• _About this exercise_:
If a line below contains the string "lines", copy it out.
"""
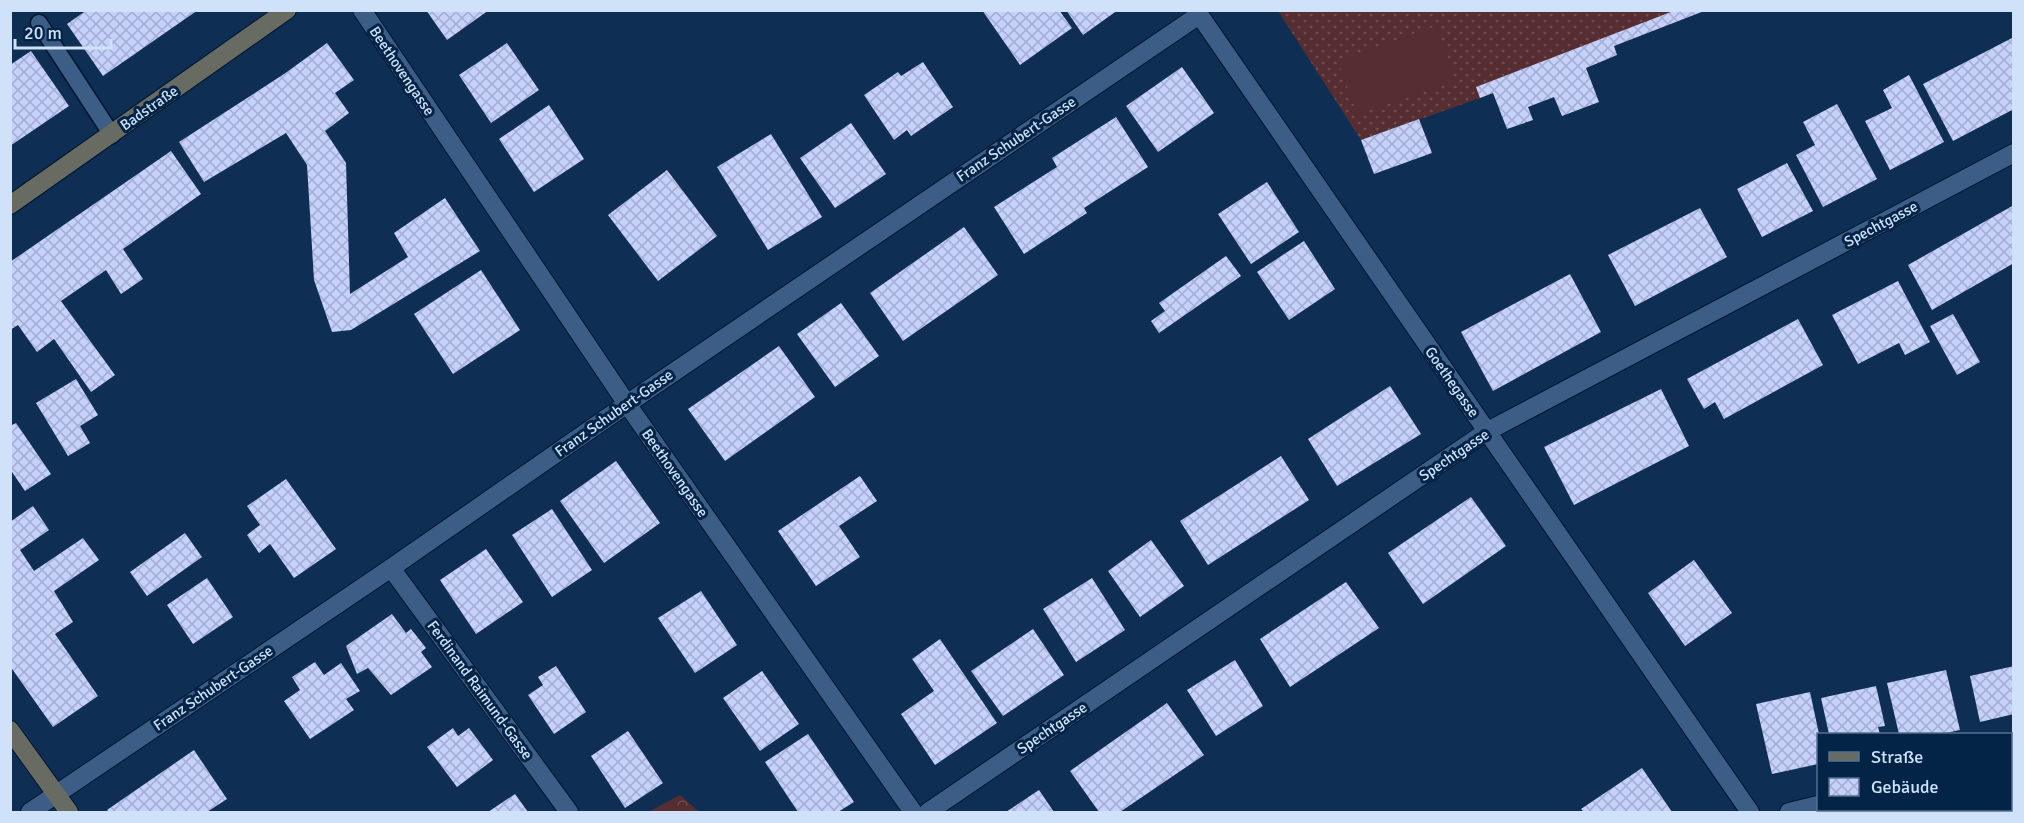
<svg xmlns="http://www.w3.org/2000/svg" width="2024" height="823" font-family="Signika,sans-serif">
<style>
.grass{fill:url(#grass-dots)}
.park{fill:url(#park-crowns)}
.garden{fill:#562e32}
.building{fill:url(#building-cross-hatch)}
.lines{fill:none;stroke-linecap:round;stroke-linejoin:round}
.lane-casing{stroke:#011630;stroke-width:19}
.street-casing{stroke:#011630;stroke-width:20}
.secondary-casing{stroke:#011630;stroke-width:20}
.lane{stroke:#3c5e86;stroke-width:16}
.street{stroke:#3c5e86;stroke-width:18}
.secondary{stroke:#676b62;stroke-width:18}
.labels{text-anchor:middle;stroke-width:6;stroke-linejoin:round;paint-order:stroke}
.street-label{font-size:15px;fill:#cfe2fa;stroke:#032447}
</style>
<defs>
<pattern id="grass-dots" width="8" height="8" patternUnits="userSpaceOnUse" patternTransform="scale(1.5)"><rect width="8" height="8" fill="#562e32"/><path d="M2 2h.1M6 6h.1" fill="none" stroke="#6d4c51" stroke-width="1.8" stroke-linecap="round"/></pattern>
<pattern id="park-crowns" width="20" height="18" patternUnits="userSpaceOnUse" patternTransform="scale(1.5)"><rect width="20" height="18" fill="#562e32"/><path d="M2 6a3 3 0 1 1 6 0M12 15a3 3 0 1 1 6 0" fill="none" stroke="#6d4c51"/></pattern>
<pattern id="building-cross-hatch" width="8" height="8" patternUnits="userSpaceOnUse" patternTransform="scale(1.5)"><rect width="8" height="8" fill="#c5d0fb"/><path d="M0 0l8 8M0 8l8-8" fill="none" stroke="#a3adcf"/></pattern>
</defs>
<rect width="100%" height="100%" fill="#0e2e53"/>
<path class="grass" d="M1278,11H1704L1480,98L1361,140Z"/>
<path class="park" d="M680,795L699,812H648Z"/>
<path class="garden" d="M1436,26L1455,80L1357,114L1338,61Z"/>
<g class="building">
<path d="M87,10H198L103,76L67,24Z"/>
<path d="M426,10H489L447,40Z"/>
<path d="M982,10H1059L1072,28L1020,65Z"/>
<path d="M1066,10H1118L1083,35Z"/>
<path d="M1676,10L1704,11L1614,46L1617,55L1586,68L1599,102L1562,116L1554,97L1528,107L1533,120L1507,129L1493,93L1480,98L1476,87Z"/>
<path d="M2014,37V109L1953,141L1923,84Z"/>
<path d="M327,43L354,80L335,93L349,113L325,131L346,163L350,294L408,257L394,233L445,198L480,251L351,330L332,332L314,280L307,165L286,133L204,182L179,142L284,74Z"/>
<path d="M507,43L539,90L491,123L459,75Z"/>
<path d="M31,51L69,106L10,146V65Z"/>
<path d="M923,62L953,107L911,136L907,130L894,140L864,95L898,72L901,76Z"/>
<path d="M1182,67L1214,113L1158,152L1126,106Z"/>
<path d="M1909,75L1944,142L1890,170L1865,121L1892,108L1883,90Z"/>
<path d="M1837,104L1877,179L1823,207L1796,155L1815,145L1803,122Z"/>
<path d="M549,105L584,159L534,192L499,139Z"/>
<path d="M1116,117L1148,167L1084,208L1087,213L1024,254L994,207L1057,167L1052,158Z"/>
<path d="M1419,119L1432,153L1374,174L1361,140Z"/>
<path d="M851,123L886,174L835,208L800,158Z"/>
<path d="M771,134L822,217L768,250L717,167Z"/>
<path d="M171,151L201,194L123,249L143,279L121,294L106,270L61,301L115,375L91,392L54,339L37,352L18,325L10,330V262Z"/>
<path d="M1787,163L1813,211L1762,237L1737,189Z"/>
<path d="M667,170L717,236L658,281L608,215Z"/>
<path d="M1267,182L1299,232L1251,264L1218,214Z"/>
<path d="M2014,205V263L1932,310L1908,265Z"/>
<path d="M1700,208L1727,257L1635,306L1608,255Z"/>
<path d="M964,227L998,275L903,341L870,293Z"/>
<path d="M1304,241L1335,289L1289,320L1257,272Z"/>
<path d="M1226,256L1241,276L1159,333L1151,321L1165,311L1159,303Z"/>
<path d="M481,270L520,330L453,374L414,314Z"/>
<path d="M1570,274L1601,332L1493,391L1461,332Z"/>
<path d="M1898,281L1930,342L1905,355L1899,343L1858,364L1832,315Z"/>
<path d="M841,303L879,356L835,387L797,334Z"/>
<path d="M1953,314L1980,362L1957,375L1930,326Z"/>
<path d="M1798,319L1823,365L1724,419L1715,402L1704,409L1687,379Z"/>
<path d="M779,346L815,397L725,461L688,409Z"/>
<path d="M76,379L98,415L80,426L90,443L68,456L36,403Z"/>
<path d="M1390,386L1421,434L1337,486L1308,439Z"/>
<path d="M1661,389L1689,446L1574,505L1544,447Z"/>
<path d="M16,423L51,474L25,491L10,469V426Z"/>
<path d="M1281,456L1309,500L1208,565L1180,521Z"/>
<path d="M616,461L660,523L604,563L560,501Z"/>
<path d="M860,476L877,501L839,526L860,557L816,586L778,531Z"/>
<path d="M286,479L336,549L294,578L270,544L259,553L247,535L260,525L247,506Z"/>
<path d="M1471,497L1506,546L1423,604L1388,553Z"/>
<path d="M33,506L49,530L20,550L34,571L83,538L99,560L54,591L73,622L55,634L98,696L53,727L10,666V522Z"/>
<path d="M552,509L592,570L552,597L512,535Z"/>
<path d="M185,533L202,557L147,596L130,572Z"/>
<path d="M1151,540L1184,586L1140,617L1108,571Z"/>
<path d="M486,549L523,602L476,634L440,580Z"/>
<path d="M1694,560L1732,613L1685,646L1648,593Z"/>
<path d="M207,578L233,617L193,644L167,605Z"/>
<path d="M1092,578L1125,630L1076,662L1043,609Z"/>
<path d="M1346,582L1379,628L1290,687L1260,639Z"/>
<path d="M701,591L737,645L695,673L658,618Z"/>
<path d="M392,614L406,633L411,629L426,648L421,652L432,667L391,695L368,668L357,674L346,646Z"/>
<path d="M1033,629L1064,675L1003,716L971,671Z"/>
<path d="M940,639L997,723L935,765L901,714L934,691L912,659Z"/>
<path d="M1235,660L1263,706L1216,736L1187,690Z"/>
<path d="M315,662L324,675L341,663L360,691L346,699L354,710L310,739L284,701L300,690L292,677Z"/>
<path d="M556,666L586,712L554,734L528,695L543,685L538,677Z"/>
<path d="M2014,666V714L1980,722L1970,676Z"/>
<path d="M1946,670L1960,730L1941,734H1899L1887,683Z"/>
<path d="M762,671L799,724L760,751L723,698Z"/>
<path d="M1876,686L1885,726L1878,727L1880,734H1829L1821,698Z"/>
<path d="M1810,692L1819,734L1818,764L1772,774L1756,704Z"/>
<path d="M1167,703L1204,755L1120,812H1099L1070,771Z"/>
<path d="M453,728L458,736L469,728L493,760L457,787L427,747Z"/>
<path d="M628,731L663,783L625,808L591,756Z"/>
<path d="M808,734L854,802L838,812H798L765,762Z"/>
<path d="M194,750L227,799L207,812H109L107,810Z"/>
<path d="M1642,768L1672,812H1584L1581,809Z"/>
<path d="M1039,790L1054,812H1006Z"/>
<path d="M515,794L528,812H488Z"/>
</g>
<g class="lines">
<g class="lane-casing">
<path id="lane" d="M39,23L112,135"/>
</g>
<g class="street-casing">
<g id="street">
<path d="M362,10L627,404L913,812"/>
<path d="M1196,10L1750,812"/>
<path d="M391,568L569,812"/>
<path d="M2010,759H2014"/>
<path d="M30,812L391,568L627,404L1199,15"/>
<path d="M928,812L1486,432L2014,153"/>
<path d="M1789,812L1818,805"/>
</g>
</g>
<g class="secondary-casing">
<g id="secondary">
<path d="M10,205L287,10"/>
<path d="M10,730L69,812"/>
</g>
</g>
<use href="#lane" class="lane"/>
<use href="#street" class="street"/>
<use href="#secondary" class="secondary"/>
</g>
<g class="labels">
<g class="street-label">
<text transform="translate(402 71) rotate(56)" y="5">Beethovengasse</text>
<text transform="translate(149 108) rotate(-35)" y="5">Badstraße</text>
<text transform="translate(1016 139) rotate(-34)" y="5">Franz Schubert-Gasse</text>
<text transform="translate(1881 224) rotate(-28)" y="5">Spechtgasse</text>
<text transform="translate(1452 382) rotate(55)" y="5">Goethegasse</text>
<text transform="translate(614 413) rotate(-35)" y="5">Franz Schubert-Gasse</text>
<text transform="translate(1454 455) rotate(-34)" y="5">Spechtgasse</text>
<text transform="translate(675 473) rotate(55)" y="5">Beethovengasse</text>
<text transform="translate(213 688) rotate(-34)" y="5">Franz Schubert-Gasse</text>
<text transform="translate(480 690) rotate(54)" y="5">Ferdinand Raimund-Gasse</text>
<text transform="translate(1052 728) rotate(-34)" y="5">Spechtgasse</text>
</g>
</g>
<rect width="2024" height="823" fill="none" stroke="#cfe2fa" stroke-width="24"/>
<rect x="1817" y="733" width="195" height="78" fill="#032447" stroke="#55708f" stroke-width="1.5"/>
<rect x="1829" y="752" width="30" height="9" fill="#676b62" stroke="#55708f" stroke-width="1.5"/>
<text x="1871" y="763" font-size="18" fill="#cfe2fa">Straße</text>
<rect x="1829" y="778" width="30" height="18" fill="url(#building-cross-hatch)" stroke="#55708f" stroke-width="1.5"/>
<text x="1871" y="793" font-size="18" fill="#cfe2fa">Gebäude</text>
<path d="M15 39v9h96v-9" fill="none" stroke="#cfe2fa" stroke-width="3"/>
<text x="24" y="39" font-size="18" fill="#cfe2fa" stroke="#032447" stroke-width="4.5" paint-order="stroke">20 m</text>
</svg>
"""
• _Exercise output_:
.lines{fill:none;stroke-linecap:round;stroke-linejoin:round}
<g class="lines">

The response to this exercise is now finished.